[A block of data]
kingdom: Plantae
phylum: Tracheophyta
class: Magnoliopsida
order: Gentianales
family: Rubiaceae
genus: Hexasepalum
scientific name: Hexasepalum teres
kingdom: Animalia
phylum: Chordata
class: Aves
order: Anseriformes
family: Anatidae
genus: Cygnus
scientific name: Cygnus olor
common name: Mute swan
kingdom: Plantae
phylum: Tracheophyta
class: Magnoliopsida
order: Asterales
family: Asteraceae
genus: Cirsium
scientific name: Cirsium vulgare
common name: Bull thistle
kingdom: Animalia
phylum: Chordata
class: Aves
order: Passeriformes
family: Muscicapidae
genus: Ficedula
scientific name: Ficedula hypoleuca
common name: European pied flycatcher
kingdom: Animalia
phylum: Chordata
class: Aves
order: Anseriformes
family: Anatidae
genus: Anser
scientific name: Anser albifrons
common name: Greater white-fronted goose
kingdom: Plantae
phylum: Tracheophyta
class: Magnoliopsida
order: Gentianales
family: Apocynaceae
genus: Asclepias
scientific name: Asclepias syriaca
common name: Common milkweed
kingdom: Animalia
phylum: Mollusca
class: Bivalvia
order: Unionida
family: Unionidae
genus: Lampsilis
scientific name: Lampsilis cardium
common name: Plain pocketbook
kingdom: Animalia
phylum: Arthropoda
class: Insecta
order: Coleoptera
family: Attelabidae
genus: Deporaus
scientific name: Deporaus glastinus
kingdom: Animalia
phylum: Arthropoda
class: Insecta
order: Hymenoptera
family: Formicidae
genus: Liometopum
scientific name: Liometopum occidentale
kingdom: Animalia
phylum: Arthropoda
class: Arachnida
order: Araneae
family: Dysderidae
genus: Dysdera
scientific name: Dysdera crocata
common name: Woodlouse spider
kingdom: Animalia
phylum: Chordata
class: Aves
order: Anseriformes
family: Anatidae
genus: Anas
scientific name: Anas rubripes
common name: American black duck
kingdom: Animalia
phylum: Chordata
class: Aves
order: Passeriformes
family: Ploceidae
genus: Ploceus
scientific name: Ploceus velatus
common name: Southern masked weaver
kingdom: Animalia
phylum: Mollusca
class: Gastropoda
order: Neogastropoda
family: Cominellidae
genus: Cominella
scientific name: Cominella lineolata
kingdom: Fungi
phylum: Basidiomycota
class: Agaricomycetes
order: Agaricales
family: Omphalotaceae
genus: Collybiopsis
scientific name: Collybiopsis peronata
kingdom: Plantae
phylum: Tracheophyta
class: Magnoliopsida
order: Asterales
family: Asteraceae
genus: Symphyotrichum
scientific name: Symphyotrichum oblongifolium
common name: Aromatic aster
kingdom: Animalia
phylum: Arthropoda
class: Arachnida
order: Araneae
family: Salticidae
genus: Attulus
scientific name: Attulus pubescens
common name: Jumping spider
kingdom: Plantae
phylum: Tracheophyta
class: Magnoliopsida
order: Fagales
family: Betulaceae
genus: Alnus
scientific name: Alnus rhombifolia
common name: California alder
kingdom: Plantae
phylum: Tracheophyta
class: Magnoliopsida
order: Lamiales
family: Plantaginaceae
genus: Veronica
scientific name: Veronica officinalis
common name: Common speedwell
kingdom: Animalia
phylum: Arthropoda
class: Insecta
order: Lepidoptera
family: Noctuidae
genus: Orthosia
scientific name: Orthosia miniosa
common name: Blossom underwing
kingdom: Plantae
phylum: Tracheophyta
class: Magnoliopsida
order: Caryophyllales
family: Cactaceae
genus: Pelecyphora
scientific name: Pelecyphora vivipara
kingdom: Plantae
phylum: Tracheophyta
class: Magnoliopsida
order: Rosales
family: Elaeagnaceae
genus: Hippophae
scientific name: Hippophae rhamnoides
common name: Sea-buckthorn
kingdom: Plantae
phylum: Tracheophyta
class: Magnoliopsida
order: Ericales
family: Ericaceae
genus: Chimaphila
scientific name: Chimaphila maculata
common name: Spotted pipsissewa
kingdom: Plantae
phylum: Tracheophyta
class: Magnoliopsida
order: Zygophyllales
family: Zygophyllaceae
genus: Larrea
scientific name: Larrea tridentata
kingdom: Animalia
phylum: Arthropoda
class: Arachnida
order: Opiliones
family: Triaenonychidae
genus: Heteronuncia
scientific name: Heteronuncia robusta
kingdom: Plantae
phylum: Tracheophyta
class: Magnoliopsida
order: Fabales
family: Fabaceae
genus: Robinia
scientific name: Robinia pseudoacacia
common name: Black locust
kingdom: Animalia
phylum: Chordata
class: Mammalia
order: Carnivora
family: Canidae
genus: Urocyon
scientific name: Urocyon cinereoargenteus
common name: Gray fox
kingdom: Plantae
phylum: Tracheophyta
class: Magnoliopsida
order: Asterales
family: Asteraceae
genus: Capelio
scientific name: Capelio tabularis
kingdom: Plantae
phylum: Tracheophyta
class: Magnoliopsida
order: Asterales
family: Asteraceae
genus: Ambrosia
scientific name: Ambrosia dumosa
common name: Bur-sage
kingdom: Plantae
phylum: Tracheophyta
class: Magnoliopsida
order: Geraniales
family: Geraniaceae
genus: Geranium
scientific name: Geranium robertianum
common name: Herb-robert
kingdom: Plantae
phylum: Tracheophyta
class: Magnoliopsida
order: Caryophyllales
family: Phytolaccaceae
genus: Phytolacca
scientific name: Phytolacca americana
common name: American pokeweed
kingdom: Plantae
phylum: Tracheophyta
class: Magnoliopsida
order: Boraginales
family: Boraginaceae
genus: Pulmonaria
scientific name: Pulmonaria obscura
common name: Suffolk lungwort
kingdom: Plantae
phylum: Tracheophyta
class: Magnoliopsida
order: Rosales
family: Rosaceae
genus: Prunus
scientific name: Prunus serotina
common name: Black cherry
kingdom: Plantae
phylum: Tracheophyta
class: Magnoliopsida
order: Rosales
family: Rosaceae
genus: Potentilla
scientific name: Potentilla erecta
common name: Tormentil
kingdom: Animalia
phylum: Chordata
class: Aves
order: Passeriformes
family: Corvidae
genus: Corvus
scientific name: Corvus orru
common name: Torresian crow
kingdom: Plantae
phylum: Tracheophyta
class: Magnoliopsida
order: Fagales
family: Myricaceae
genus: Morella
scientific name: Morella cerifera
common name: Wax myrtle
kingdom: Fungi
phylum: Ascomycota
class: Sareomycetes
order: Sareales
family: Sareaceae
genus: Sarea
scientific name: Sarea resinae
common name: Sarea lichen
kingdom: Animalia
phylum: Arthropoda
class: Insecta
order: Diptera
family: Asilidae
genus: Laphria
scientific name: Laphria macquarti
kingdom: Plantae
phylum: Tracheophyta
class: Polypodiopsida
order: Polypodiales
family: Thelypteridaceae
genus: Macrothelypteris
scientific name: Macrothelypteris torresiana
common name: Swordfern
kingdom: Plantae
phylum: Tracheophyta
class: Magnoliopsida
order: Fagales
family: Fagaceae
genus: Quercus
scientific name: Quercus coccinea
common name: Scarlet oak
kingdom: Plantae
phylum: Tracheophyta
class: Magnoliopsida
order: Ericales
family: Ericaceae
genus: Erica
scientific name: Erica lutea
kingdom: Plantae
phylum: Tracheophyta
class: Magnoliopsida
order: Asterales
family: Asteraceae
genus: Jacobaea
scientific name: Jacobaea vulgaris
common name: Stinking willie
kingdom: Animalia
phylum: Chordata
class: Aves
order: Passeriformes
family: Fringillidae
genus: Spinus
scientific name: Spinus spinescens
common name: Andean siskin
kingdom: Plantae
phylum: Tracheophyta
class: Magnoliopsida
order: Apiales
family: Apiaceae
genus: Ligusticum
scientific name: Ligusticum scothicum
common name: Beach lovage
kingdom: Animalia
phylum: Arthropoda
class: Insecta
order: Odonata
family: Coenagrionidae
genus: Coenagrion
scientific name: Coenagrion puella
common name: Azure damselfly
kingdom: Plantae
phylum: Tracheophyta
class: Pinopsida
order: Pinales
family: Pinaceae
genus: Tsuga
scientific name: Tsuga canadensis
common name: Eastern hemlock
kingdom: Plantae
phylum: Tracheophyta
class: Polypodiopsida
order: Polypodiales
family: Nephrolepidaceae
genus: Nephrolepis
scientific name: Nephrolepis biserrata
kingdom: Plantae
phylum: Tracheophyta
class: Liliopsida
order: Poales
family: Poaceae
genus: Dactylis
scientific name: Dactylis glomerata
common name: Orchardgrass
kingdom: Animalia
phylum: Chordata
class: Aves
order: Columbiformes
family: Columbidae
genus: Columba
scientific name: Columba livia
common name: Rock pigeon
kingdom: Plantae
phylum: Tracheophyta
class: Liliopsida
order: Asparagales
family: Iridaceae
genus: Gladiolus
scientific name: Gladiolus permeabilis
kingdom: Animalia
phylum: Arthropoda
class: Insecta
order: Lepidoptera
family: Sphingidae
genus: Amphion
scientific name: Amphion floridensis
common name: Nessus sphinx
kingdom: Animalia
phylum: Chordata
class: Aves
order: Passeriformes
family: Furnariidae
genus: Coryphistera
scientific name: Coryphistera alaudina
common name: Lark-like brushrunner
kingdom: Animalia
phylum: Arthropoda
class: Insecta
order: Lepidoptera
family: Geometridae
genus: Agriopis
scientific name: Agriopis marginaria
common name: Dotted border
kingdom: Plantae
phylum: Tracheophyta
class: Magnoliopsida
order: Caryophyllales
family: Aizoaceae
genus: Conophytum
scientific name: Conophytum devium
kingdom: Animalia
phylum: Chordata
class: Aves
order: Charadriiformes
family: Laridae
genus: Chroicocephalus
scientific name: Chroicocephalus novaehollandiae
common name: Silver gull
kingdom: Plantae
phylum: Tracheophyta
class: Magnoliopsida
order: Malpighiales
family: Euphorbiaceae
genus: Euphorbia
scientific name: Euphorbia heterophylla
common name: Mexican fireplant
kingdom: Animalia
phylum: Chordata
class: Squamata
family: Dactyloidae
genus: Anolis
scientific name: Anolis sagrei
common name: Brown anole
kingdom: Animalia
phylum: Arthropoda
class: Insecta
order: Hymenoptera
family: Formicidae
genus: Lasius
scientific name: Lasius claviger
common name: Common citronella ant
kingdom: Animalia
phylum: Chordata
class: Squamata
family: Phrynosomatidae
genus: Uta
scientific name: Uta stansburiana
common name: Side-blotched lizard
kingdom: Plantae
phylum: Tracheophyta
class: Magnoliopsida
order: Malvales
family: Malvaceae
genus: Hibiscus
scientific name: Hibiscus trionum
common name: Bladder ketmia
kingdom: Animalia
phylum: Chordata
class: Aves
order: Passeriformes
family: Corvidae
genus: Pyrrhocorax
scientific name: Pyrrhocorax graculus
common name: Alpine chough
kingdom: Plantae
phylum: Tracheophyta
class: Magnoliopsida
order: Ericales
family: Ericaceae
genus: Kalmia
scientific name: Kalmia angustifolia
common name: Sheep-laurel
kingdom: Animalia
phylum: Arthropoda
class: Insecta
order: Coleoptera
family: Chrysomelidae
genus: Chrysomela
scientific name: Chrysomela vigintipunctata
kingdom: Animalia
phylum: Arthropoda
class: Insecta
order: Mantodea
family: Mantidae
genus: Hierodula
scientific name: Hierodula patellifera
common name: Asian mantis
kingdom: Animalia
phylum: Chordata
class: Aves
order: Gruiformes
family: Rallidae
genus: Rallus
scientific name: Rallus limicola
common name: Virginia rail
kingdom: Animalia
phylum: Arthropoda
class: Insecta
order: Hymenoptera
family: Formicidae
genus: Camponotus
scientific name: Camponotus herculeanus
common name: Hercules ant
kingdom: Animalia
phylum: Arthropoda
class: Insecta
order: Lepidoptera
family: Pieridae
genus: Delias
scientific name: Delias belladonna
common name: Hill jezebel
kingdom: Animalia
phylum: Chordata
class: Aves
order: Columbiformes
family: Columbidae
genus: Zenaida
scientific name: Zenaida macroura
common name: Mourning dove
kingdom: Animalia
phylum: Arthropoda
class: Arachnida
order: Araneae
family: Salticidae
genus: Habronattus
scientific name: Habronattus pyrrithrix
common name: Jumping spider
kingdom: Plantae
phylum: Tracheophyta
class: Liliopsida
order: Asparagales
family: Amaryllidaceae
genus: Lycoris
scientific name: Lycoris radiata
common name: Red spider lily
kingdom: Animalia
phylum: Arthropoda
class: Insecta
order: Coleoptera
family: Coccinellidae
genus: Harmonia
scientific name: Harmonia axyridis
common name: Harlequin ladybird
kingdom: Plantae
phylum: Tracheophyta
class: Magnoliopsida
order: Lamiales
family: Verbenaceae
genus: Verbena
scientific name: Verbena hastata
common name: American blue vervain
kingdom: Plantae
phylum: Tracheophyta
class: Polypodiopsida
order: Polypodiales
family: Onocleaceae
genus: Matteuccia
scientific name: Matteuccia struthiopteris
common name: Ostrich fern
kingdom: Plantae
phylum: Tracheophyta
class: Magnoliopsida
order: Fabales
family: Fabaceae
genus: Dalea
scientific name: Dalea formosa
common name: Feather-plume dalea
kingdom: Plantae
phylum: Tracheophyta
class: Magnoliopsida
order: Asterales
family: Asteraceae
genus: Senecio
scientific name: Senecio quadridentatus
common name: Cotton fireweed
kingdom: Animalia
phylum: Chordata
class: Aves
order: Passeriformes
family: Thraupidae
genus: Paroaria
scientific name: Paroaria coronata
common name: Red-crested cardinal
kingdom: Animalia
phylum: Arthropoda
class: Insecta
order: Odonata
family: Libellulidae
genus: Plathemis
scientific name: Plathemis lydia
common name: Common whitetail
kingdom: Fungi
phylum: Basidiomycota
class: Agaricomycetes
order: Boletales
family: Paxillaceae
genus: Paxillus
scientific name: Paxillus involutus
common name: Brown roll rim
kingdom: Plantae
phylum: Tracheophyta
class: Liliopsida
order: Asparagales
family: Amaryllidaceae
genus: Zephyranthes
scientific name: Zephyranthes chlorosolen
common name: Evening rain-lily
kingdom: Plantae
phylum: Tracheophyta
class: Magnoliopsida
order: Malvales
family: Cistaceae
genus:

#### WHAT YOU ARE ASKED TO DO:
Pull out every line above, from the line containing "common name: Beach lovage" down to the line containing "genus: Conophytum", and reproduce them word for word with both end lines included.

#### FINAL RESULT:
common name: Beach lovage
kingdom: Animalia
phylum: Arthropoda
class: Insecta
order: Odonata
family: Coenagrionidae
genus: Coenagrion
scientific name: Coenagrion puella
common name: Azure damselfly
kingdom: Plantae
phylum: Tracheophyta
class: Pinopsida
order: Pinales
family: Pinaceae
genus: Tsuga
scientific name: Tsuga canadensis
common name: Eastern hemlock
kingdom: Plantae
phylum: Tracheophyta
class: Polypodiopsida
order: Polypodiales
family: Nephrolepidaceae
genus: Nephrolepis
scientific name: Nephrolepis biserrata
kingdom: Plantae
phylum: Tracheophyta
class: Liliopsida
order: Poales
family: Poaceae
genus: Dactylis
scientific name: Dactylis glomerata
common name: Orchardgrass
kingdom: Animalia
phylum: Chordata
class: Aves
order: Columbiformes
family: Columbidae
genus: Columba
scientific name: Columba livia
common name: Rock pigeon
kingdom: Plantae
phylum: Tracheophyta
class: Liliopsida
order: Asparagales
family: Iridaceae
genus: Gladiolus
scientific name: Gladiolus permeabilis
kingdom: Animalia
phylum: Arthropoda
class: Insecta
order: Lepidoptera
family: Sphingidae
genus: Amphion
scientific name: Amphion floridensis
common name: Nessus sphinx
kingdom: Animalia
phylum: Chordata
class: Aves
order: Passeriformes
family: Furnariidae
genus: Coryphistera
scientific name: Coryphistera alaudina
common name: Lark-like brushrunner
kingdom: Animalia
phylum: Arthropoda
class: Insecta
order: Lepidoptera
family: Geometridae
genus: Agriopis
scientific name: Agriopis marginaria
common name: Dotted border
kingdom: Plantae
phylum: Tracheophyta
class: Magnoliopsida
order: Caryophyllales
family: Aizoaceae
genus: Conophytum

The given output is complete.